- [Given entries]
-- Opening Marker --
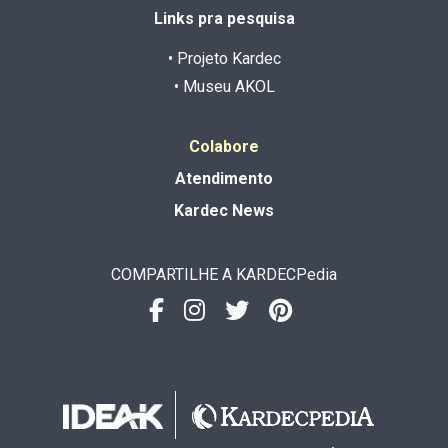
Links pra pesquisa
• Projeto Kardec
• Museu AKOL
Colabore
Atendimento
Kardec News
COMPARTILHE A KARDECPedia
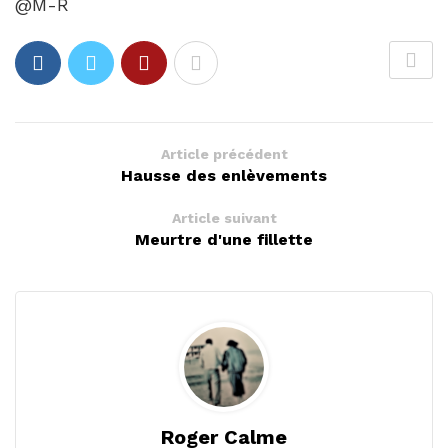
@M-R
Article précédent
Hausse des enlèvements
Article suivant
Meurtre d'une fillette
Roger Calme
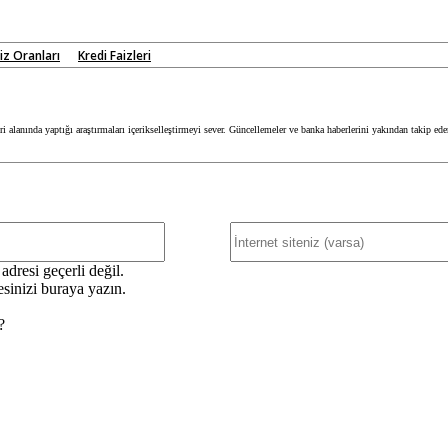
iz Oranları
Kredi Faizleri
 alanında yaptığı araştırmaları içerikselleştirmeyi sever. Güncellemeler ve banka haberlerini yakından takip ed
E-
Posta:*
adresi geçerli değil.
esinizi buraya yazın.
?
nizi
inizi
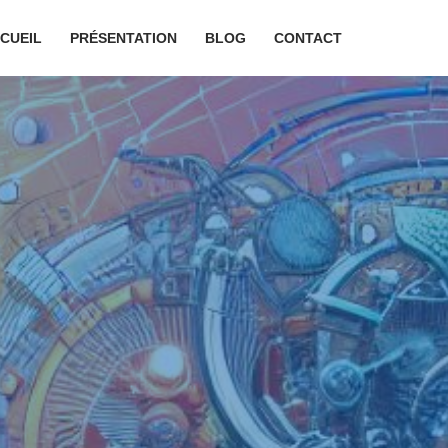
CUEIL
PRÉSENTATION
BLOG
CONTACT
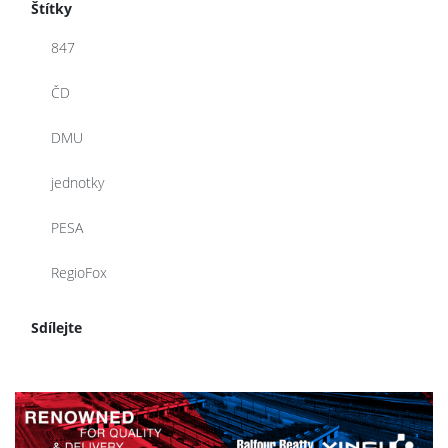
Štítky
847
ČD
DMU
jednotky
PESA
RegioFox
Sdílejte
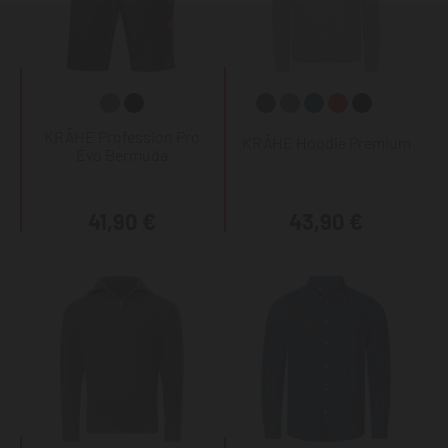
KRÄHE Profession Pro
KRÄHE Hoodie Premium
Evo Bermuda
41,90 €
43,90 €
-- Closing Marker --
- [Instructions for the task] Copy out each line from the listing that contains the string "KRÄHE".

- [Exercise output]
KRÄHE Profession Pro
KRÄHE Hoodie Premium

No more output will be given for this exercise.